El valor de la solidaridad en nuestro país es un concepto enrevesado.
Toda solidaridad aparece como una virtud social o comunitaria para con el desafavorecido. Esta virtud es necesaria e imprescindible en toda sana sociedad.
La nuestra está asociada, cuando “hay” que practicarla, con el fenómeno deportivo del maratón. Es curioso que los medios, y en particular la televisión abierta, deciden su emergencia y las formas de cómo se dirigen estos procesos, normalmente, a la manera de una orquestación. El Estado brilla por su ausencia.
Los maratones son carreras de largo aliento. En un tiempo acotado hay que cubrir una larga distancia. Y como todo deporte de alto rendimiento, requiere de una preparación previa extraordinaria, que sólo da sus frutos y se hace visible durante breves momentos en las transmisiones de la Olimpíadas.
El talento, la disciplina, la perseverancia, han de ser los valores de los grandes fondistas, pero no sólo por las características concretas de la carrera, sino que, fundamentalmente, por lo que no se ve llegado el momento de la largada. En tanto competencia, es de suyo una actividad no cooperativa, sino que estrictamemte individualista: sólo uno gana.

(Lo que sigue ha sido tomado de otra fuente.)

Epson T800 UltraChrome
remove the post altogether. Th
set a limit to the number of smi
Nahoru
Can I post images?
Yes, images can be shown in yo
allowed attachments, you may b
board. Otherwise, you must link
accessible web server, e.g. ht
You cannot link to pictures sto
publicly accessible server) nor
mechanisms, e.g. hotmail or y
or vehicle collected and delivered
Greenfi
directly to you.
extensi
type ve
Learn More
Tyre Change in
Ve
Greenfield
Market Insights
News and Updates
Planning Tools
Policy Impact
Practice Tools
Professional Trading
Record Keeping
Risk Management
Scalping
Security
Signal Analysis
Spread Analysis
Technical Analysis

Nosotros recojemos de su definición la dimensión temporal acotada de una carrera de carácter “urgente”. Pero, su intencionalidad es paradójicamente cooperativa; su logro algo mancomunado y la preparación no nace de una motivación agregada y sistemática de individuos; no la hay en absoluto. Como apuntaba, es el resultado “espontáneo ” de un pauteo que tenemos incorporado en nuestro calendario anual, de forma exógena; se manifiesta más bien como un hecho de la contingencia. El fervor solidario nos llega desde afuera, a la hora señalada.

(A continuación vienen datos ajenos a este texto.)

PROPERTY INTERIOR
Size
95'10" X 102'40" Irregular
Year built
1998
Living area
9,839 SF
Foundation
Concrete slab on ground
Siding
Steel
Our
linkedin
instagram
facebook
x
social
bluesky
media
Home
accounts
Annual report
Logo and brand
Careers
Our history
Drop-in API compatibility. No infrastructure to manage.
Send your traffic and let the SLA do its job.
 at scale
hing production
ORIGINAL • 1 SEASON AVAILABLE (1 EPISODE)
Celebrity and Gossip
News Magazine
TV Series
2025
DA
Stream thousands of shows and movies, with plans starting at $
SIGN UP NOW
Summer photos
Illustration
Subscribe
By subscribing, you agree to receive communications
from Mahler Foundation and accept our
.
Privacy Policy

Una vez acabada la nosequetón, todos pa’ la casa, tan felices. Es decir, la tenemos compartimentada en nuestras cabezas y condicionada, igual que el perro de Pavlov, que aprendió a que “alguien” dé el campanazo; recién ahí activamos nuestras neuronas, masajeamos la panza y nos disponemos a volcar nuestras emociones y recursos, incluida nuestra intención de ceder horas a la aspiradora de conciencias televisiva.

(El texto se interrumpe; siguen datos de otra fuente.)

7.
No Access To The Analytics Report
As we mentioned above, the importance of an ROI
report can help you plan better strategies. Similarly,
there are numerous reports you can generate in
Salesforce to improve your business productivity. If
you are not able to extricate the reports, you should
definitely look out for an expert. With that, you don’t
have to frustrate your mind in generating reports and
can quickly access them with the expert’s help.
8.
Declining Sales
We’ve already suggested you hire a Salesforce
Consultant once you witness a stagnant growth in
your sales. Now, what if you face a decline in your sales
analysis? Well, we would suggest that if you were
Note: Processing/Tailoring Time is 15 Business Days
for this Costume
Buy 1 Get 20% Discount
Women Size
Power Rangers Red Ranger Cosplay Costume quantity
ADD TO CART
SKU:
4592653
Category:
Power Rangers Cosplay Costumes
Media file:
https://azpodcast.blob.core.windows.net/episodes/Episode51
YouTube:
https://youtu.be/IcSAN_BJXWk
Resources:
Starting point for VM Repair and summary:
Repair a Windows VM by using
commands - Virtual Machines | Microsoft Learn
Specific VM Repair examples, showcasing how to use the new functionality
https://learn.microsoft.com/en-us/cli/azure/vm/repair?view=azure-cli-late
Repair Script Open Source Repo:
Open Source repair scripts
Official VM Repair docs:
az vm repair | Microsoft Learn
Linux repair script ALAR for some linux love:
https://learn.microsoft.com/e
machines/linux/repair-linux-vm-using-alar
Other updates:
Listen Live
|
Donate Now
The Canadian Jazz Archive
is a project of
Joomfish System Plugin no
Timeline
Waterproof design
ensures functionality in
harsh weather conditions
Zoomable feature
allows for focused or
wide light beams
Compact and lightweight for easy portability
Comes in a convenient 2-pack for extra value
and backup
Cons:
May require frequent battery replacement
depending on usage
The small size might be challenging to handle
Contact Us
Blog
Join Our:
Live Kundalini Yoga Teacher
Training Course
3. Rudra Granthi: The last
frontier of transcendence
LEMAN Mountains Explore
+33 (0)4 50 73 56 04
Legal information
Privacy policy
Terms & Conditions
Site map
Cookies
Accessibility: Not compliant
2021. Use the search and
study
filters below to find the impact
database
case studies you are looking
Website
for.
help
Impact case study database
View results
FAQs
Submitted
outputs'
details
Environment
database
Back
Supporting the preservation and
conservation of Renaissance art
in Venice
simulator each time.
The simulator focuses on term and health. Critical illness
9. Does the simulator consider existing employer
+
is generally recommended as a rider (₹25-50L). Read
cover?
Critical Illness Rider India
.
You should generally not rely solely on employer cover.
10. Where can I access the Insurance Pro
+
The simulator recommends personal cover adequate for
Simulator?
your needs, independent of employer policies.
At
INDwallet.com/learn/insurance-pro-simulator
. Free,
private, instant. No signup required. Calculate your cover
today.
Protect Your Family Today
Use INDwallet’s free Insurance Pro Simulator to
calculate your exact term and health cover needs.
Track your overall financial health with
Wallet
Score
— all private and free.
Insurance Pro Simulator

¿Quién gana a costa de quién realmente, me pregunto, en estos eventos exultantes, más allá de los beneficiados nominales de las causas?
Aquí viene mi sospecha. Al desfavorecido no debe asistírsele sólo ante una emergencia. Al desdichado, cuando la solidaridad es real y está instalada como virtud en nuestro fuero interno, lo debíamos acoger previamente a cualquier eventualidad, antes de la desgracia. La presteza, la prontitud, es un atributo esencial de la solidaridad bien entendida. Debe estar instalada permanentemente en nuestro corazón. Esta actitud, sin embargo, no la veo en nuestra peculiar identidad nacional.
Nuestros cuerpos y sus mentecillas, nuestra “carne” es fácilmente inducida a un estado histéricamente virtuoso, sin perjuicio de la bondad de los fines perseguidos.
Y está escrito: “La carne es débil; el espíritu pronto”.